1000 page book!? Woah.

First job - I think you should probably get a shorter book for a nice introduction (I don't know what book you have, but 1000 pages seems to be overkill).

(Point 1.a - It may be a good idea to learn an eaiser language first - it's not strictly necessay, it's up to you. BASIC may suffice. Just don't try to learn C before C++. Bad plan and waste of time.)

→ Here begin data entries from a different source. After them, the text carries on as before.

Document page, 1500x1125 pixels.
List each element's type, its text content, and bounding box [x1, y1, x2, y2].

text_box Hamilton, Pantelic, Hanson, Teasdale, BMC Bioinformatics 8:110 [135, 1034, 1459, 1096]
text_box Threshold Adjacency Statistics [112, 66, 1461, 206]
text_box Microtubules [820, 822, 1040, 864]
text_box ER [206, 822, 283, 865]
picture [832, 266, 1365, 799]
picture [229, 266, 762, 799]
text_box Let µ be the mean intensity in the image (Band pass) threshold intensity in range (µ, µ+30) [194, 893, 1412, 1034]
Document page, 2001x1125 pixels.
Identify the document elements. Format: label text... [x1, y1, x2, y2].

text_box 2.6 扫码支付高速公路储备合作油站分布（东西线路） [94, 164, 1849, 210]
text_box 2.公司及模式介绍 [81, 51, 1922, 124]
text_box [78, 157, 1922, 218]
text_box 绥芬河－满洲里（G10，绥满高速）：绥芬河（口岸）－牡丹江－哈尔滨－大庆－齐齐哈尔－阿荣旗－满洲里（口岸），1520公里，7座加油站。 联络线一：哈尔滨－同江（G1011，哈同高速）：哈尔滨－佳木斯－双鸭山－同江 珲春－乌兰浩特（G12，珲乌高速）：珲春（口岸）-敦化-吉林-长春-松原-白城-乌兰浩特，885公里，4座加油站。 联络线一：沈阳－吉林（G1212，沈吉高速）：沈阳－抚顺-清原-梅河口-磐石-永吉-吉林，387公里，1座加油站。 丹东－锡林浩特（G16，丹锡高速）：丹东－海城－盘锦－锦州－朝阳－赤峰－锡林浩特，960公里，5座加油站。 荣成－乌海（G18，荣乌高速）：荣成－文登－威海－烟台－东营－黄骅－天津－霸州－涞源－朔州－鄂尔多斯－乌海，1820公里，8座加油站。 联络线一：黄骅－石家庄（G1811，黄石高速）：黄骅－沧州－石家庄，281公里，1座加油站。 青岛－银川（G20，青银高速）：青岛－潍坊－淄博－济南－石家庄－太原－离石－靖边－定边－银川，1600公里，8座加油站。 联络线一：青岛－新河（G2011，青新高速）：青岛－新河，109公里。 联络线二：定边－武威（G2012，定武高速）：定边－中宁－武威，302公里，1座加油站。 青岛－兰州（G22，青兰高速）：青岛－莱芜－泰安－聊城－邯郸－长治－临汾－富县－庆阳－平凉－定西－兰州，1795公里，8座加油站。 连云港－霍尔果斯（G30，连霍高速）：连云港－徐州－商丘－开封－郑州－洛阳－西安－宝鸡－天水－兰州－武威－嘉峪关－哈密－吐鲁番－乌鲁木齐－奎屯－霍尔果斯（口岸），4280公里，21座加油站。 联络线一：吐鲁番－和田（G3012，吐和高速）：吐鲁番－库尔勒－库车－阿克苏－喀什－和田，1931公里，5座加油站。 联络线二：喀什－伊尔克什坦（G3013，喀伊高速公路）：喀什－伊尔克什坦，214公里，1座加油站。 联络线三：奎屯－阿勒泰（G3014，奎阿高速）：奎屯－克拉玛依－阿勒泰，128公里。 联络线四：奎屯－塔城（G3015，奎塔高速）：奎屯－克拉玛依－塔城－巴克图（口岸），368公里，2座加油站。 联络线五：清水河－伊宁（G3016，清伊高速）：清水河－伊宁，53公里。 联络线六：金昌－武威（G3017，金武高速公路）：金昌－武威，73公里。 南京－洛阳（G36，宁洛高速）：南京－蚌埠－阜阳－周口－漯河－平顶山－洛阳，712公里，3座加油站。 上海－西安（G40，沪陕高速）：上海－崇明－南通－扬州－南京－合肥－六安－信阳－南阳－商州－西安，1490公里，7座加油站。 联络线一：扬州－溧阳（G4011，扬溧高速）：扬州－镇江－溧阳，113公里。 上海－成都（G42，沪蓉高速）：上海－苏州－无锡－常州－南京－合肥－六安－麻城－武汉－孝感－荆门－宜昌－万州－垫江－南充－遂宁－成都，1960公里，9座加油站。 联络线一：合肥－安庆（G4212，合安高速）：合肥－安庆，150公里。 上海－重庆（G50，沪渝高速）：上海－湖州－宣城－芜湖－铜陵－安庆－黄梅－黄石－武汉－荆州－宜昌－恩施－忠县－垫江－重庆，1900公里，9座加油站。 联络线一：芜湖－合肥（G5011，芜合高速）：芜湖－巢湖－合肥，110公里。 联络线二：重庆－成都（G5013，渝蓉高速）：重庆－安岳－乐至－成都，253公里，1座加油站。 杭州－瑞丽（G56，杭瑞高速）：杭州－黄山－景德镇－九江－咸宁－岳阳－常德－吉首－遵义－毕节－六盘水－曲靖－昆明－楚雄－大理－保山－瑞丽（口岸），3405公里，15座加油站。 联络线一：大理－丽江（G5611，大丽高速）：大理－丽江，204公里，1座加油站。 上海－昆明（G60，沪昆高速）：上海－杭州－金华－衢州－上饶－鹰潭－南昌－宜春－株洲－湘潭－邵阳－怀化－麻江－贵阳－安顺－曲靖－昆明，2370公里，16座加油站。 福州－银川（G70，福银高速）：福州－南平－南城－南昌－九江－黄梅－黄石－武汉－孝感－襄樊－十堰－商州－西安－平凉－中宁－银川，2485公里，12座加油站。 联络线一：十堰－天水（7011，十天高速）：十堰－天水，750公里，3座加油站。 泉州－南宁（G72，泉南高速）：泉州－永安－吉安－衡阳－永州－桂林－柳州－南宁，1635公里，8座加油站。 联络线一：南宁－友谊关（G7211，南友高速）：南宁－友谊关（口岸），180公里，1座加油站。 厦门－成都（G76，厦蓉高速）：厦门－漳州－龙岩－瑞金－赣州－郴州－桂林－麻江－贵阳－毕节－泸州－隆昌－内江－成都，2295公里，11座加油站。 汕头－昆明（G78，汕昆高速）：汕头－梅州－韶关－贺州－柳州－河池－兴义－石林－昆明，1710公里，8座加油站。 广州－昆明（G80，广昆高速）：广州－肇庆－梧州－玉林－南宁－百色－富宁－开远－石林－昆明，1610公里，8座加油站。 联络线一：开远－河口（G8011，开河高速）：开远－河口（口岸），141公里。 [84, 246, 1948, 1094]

Second - These are things you can safely skip to begin with. You will be touching on many of these as you use libraries, but for your own code it's not strictly necessary that you be able to implement things that use these features. Learn these, but you can safely learn them last.

- Templates
- Multiple Inheritance
- Namespaces
- Function Pointers
- Operator overloading (at least, the complicated stuff)
- Const correctness
- Keywords like inline, friend, mutable, volatile, typename, and even more obscure ones I can't list off the top of my head


Here is a list of stuff that you will find is highly important (although wait until you've done basic functions and arithmatic and so on; ie "hello world"):

- Classes and structs
- Inheritance (the basics) and virtual functions
- Pointers and references
- Standard library stuff (try to use C++ standard library over C stuff where possible)
- std::string, std::vector and std::list in particular.


To complement your book, here is a website I like. You will find others too. [link].

C++ is not an easy language to learn (as snk_kid says - 2 years or more for an "ok" understanding), but once you know it, it is very rewarding. Good luck.